** start Document excerpt **
Compare area
[Screenshot of the compare area]
Entities you added to the compare area (either from the results or the matchings) are displayed next to each other in a table with the corresponding attributes (id, names, position, type, ...), making it easy to compare them. You can export the entities by clicking on

at the top of the compare area.
Matchings area
[Screenshot of the matchings area]
If you set the matching option in the
search area for a search the app looks up
matchings for every entity in the result sets, and adds them to the respective items as additional attributes. Left of the
results area a vertical tab labelled "Matchings" appears. By clicking on it, you can open the matchings area.
In the example the user searched for "Lubowice". As you can see in the screenshot the results contain one entity for GeoNames, one for GOV, one for Wikidata, and two results for PRNG. Note that the entities shown here are those found by the user's search, and which are therefore part of the results sets of the search. To see the target entities that match a distinct result set entity, you can click on the respective entity (see the next screenshot and its description).
You can export all matchings for the result set entites as CSV, JSON, or GeoJSON by clicking on

at the top of the matchings area. To
add an entity to the compare area, click

. To display that element in the details view, click

.
[Screenshot of the matchings area]
In the example shown on the left the user clicked on the Wikidata entity "Q1397867 - Łubowice". As a result, the list of matchings or that entities is shown. As you can see, the list contains five entities, one each for GND, Teryt, GOV, PRNG and GeoNames. I.e. the app identified these five entities as possibly referring to the same geographical entity as Wikidata:Q1397867.
** end Document excerpt **
__Given exercise a__:
According to the help page on the compare and matchings areas, in which formats can all matchings for the result set entities be exported?
** start Recorded information **
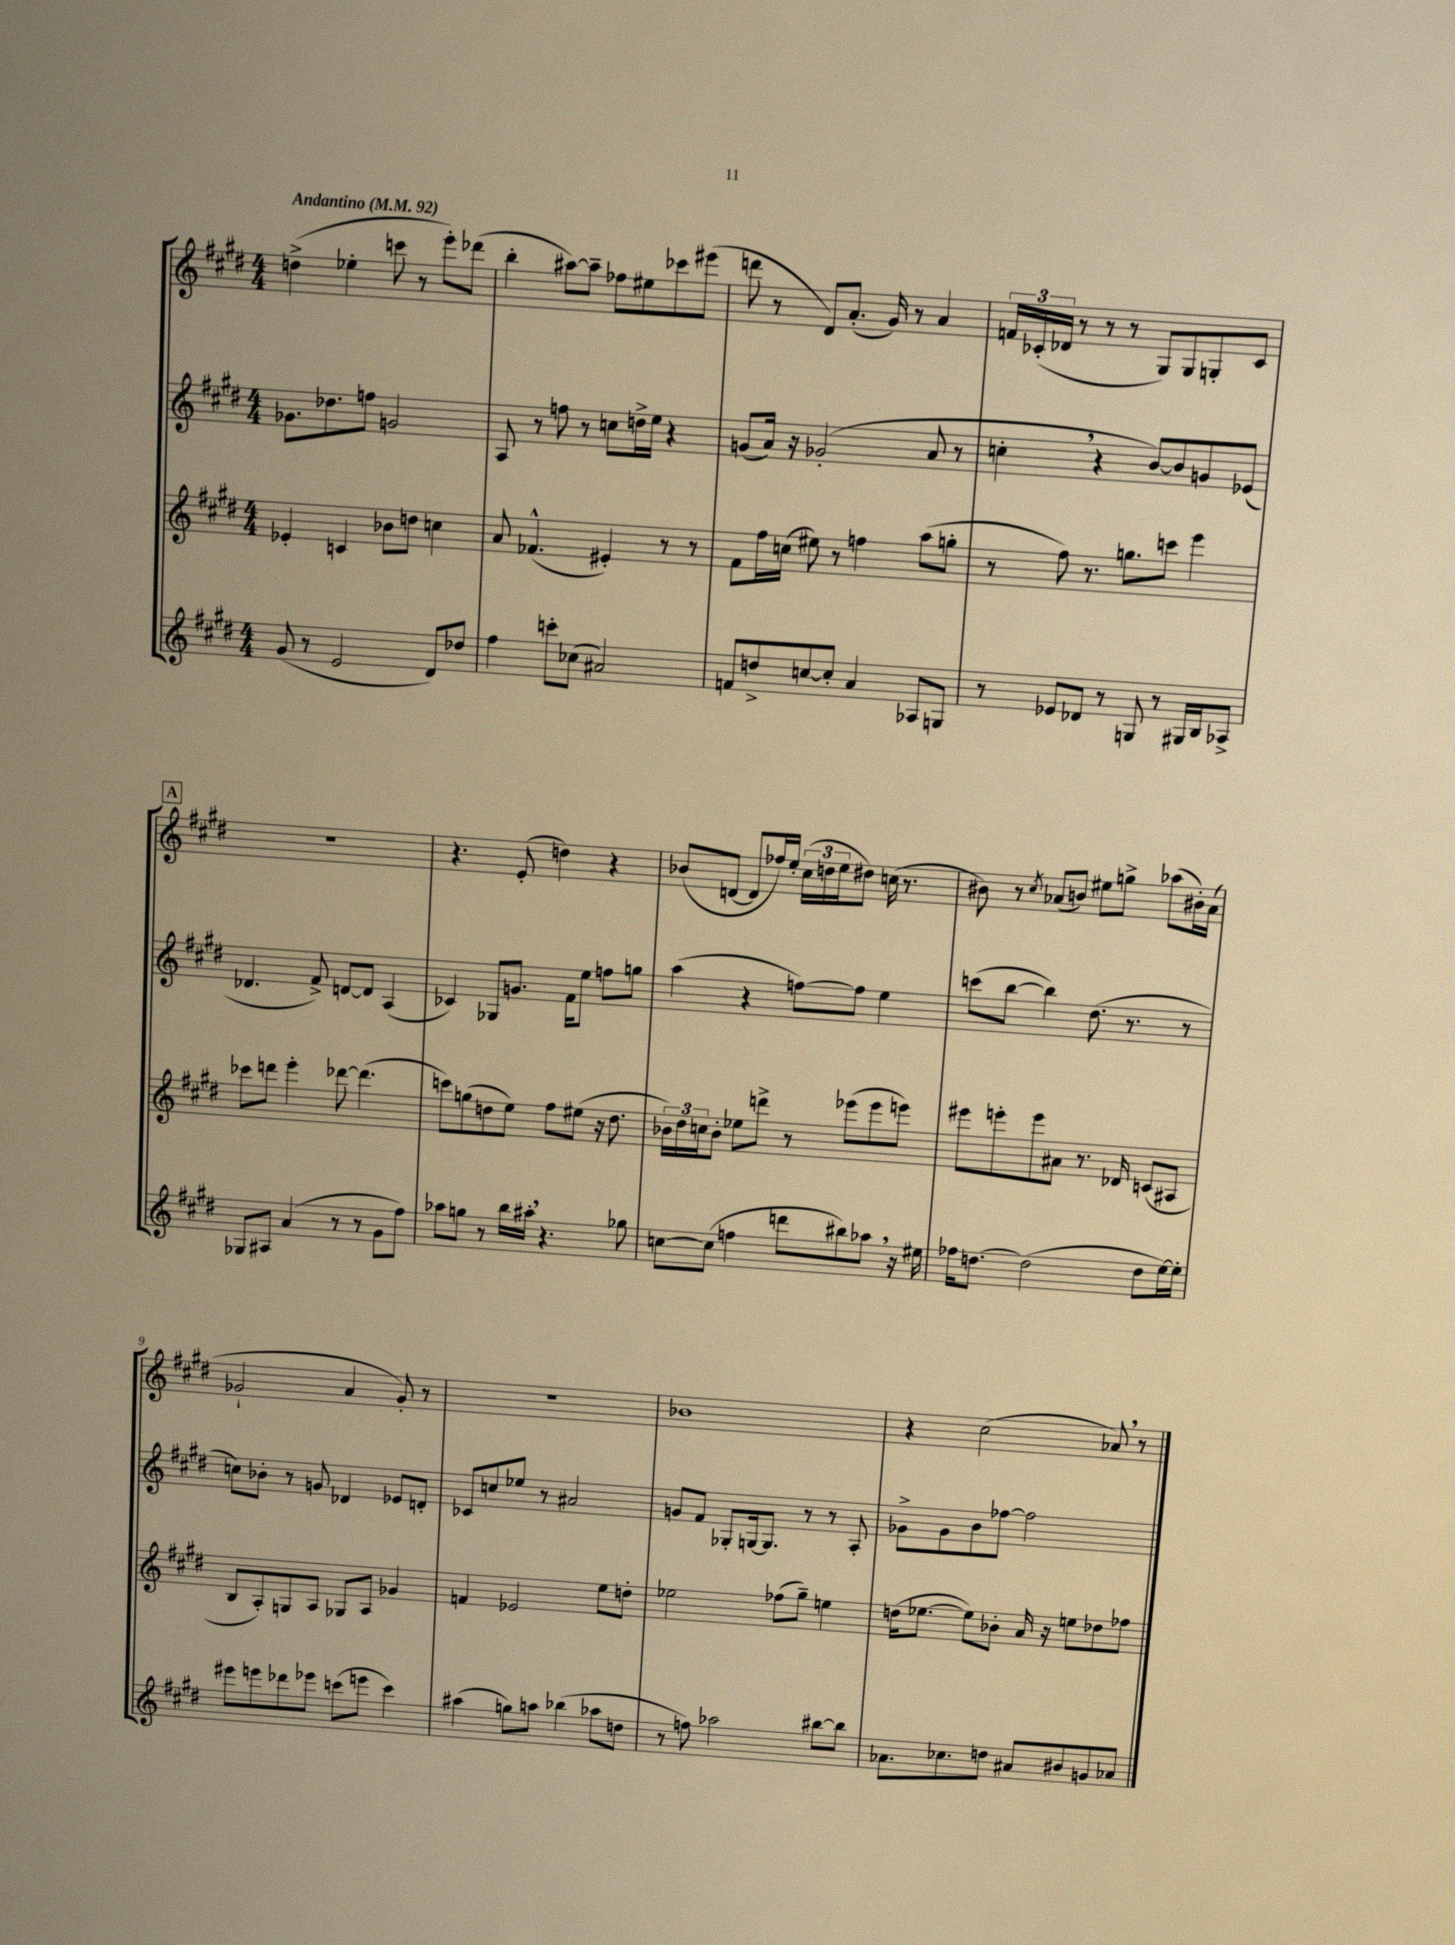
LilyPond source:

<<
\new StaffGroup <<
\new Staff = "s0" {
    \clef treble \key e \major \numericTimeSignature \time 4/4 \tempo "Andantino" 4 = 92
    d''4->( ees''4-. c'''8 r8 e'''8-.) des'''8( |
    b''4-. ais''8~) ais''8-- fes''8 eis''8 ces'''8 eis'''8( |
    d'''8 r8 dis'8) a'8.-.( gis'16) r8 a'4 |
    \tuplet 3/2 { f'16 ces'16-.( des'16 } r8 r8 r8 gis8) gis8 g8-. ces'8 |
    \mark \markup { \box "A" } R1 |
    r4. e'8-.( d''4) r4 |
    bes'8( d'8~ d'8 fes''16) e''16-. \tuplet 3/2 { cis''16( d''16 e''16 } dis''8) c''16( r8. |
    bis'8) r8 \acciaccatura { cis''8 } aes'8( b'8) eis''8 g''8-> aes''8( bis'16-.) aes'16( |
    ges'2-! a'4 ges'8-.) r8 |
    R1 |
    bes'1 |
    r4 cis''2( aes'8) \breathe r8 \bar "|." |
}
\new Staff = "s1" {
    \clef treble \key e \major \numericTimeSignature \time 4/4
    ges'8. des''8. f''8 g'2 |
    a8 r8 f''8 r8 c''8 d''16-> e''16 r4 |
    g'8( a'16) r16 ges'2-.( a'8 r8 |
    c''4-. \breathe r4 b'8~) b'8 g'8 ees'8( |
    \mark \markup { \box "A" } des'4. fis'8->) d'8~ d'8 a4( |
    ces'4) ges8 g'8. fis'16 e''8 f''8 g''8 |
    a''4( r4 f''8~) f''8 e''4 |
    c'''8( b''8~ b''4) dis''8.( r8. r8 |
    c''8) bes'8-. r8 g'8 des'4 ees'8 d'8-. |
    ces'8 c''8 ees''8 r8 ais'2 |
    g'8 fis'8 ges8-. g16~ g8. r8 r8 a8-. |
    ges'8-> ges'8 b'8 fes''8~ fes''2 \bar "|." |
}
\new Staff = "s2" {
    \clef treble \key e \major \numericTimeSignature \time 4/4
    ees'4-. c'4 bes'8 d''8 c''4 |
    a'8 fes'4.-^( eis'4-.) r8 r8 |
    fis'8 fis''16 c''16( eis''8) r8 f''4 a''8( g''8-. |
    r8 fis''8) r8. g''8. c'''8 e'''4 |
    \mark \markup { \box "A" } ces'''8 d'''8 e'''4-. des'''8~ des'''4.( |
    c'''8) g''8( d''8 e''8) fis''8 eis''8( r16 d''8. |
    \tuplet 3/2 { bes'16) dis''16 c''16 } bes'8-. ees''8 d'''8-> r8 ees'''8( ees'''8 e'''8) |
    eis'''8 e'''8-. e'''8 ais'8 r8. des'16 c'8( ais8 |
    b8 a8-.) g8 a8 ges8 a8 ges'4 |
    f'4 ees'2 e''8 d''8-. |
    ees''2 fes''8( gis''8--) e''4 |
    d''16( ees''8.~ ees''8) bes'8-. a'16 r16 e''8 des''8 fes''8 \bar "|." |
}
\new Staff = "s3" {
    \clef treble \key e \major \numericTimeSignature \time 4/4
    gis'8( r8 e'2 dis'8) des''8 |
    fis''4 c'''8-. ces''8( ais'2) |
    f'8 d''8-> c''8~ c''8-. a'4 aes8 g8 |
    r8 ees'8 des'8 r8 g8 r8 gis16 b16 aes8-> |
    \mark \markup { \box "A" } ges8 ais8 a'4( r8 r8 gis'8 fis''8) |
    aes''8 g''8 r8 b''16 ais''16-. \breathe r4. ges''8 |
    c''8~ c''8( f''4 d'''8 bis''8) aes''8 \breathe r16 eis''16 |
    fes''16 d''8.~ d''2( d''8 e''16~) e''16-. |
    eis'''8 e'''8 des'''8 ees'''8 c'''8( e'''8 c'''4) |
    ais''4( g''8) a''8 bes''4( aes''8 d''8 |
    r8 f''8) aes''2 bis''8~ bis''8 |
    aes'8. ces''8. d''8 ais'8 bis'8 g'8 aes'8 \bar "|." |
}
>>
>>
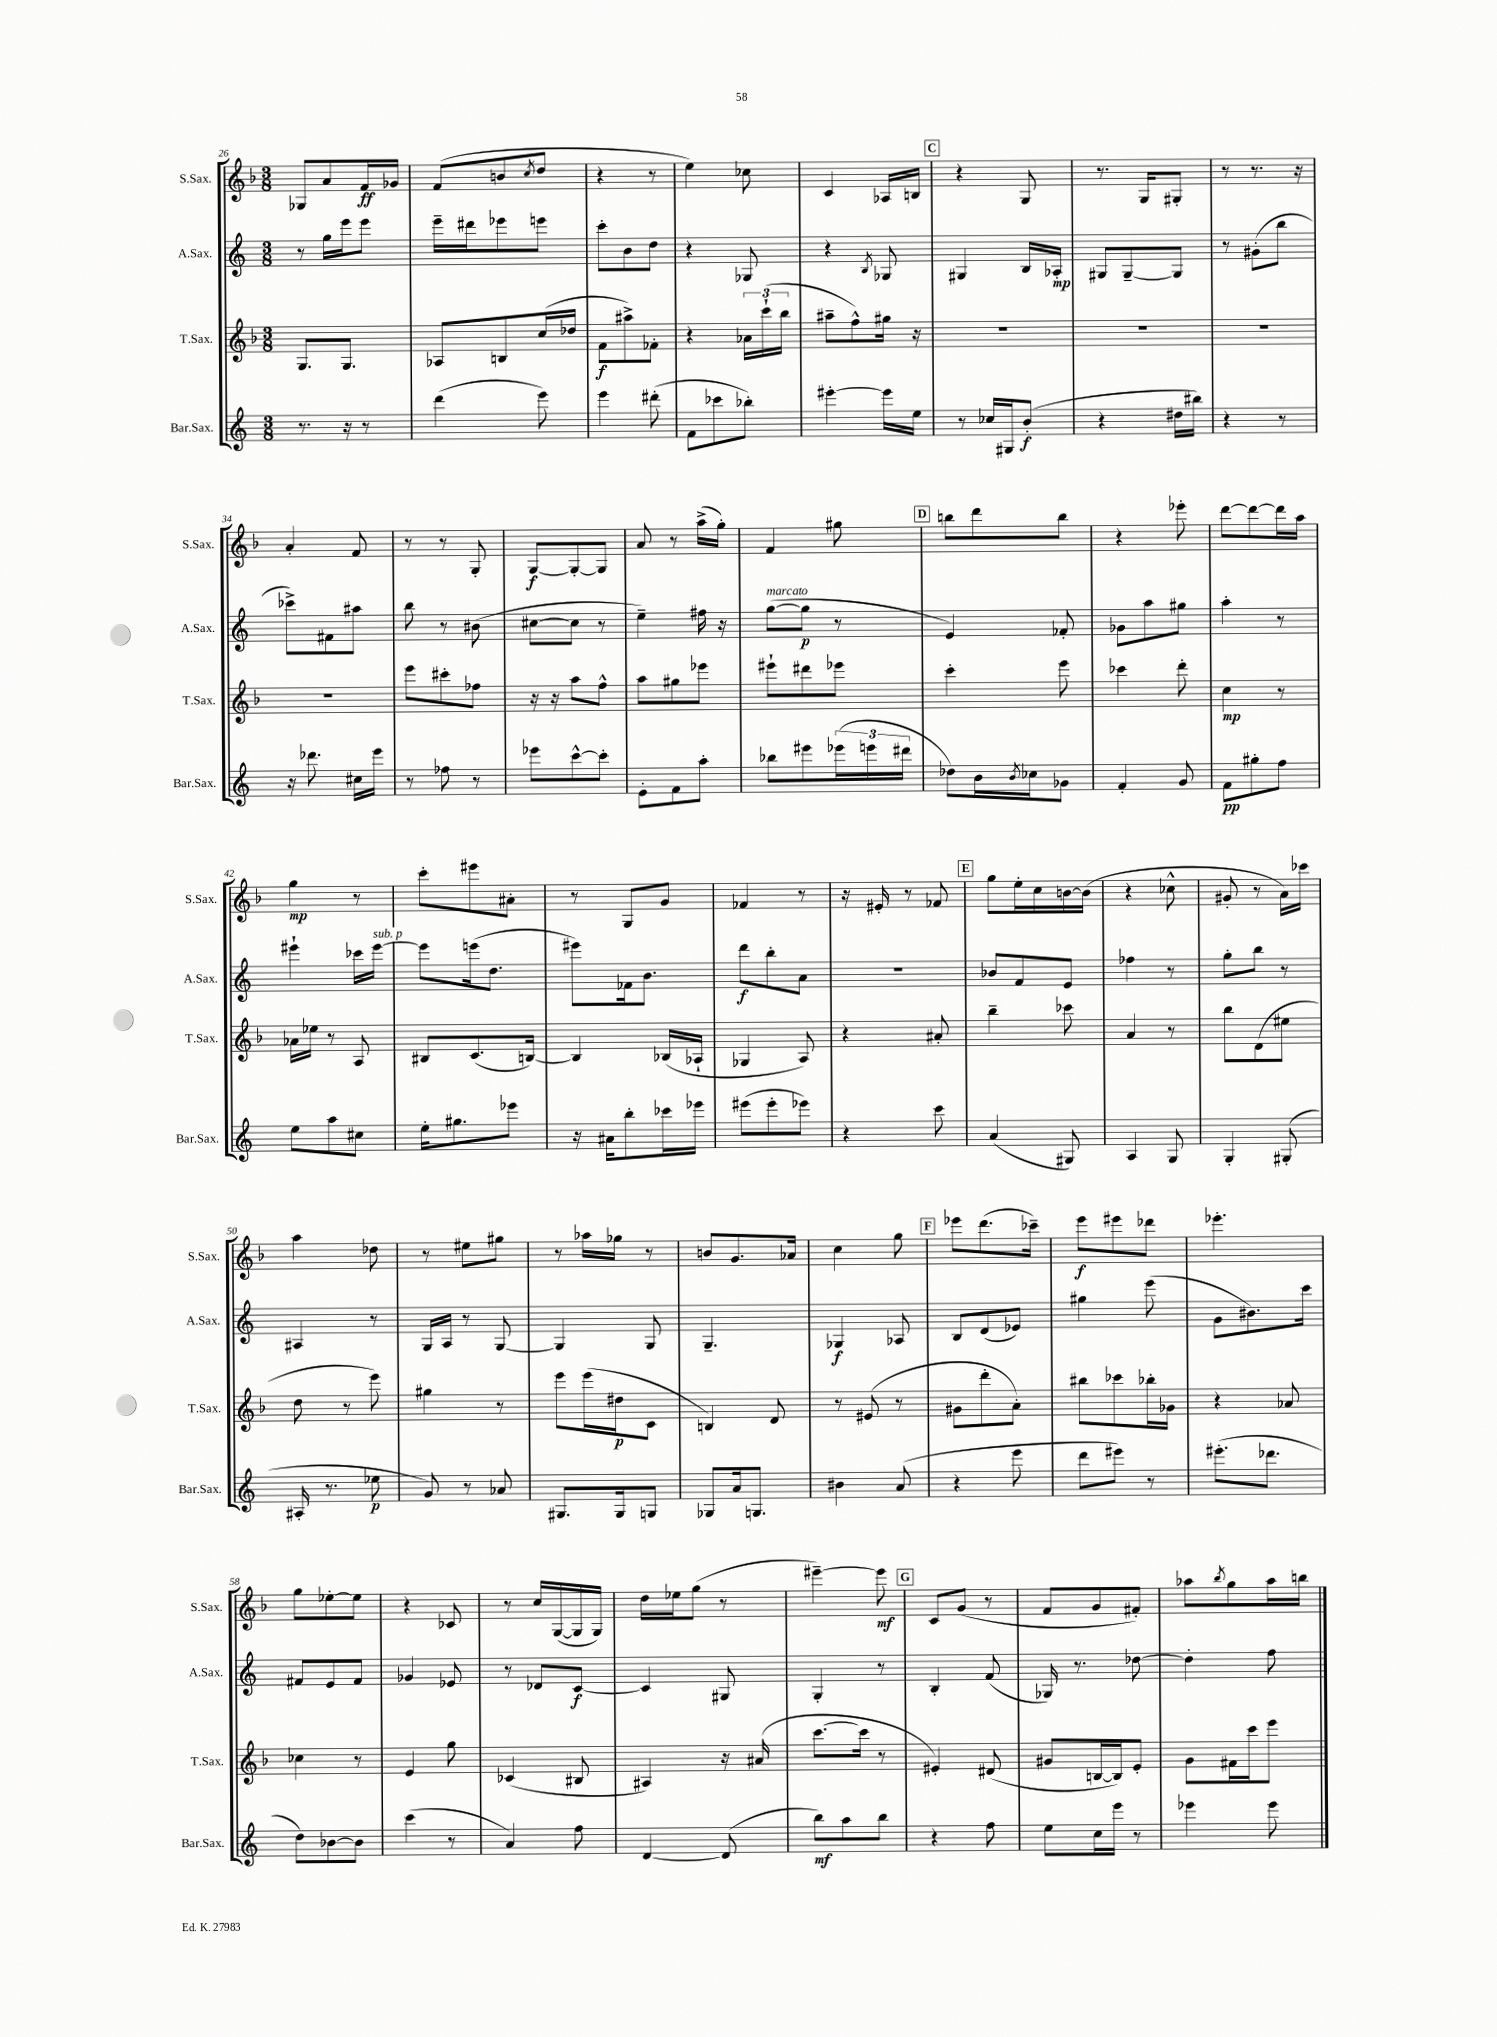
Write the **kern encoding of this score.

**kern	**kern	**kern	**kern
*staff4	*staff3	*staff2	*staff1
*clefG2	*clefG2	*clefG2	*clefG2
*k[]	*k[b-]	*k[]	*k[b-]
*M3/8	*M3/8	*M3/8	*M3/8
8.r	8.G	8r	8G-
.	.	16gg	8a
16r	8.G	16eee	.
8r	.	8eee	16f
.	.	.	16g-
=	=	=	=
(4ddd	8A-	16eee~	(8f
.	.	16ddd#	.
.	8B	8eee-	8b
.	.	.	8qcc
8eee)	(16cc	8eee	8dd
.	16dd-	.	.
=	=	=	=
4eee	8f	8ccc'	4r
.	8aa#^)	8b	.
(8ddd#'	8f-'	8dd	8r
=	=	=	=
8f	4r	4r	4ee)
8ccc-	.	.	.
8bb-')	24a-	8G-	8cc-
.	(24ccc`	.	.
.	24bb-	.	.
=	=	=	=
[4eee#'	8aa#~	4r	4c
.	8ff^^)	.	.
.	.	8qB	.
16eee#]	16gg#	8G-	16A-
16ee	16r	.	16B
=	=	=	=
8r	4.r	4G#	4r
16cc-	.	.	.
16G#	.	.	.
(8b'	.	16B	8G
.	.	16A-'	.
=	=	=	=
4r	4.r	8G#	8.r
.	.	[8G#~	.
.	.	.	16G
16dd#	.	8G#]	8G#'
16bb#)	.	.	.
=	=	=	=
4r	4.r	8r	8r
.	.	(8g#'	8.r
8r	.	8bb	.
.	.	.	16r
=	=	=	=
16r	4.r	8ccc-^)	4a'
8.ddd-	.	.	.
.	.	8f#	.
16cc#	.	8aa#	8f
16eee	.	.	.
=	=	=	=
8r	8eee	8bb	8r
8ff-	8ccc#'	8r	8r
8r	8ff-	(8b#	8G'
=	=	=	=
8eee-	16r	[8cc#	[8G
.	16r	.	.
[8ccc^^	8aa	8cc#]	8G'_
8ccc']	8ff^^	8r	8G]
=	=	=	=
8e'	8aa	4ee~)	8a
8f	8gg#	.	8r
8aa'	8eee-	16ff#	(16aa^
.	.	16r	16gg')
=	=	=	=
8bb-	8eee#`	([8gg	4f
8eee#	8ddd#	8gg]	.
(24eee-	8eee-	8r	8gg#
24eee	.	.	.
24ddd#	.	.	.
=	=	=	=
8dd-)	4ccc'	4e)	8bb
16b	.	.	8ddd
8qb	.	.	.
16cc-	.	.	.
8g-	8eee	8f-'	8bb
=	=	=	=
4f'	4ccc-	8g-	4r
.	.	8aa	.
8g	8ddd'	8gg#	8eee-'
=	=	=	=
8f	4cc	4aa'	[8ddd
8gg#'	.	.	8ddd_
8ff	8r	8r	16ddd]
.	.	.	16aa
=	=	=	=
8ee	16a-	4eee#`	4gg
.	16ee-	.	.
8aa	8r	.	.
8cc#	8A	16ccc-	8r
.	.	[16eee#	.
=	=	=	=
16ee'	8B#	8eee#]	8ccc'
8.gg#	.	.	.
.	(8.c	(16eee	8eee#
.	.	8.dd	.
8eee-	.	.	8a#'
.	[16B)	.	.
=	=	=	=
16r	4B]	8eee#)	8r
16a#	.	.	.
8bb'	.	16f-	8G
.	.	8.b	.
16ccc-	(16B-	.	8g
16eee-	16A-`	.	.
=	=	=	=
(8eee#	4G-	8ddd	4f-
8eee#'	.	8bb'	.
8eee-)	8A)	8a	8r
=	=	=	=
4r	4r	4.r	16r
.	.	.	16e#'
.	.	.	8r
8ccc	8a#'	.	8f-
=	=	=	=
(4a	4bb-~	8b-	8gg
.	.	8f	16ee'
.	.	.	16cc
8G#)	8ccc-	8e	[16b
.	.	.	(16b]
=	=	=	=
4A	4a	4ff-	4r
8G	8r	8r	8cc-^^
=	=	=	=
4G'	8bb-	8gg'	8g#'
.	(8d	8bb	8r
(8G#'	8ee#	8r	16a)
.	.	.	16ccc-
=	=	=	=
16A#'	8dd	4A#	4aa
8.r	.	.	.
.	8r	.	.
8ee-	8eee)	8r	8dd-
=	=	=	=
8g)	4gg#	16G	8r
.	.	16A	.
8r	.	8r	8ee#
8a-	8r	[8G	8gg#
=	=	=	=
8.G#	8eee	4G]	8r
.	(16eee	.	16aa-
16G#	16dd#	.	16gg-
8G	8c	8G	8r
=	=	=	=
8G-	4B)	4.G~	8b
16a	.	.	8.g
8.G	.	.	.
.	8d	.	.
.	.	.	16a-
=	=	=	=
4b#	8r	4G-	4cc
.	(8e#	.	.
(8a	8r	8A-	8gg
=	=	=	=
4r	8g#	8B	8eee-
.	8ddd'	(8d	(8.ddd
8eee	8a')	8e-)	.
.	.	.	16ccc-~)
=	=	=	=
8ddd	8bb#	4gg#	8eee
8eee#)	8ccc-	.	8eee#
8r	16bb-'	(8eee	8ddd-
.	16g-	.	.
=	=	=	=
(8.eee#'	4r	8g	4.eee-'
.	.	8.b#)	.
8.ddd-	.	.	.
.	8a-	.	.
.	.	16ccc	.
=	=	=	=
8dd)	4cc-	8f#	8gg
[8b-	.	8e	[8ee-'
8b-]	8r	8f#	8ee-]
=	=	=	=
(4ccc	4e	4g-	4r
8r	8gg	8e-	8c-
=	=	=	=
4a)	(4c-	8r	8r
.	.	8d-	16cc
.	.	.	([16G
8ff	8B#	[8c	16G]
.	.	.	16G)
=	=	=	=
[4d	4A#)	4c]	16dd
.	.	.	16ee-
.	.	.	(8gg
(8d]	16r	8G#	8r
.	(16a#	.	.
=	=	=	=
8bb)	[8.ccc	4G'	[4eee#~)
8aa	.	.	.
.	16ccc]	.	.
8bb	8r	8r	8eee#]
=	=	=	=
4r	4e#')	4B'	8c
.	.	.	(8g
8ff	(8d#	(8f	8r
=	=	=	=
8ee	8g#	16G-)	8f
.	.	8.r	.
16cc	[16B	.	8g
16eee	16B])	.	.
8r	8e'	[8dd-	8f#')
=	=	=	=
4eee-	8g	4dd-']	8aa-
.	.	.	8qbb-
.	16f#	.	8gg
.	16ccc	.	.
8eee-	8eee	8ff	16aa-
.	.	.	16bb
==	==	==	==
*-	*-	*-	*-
** end Recorded information **
__Given exercise b__:
Extract every line of the records that contains the string "tuplet".

__Expected answer a__:
CSV, JSON, or GeoJSON.

__Expected answer b__:
    \tuplet 3/2 { f'16 ces'16-.( des'16 } r8 r8 r8 gis8) gis8 g8-. ces'8 |
    bes'8( d'8~ d'8 fes''16) e''16-. \tuplet 3/2 { cis''16( d''16 e''16 } dis''8) c''16( r8. |
    \tuplet 3/2 { bes'16) dis''16 c''16 } bes'8-. ees''8 d'''8-> r8 ees'''8( ees'''8 e'''8) |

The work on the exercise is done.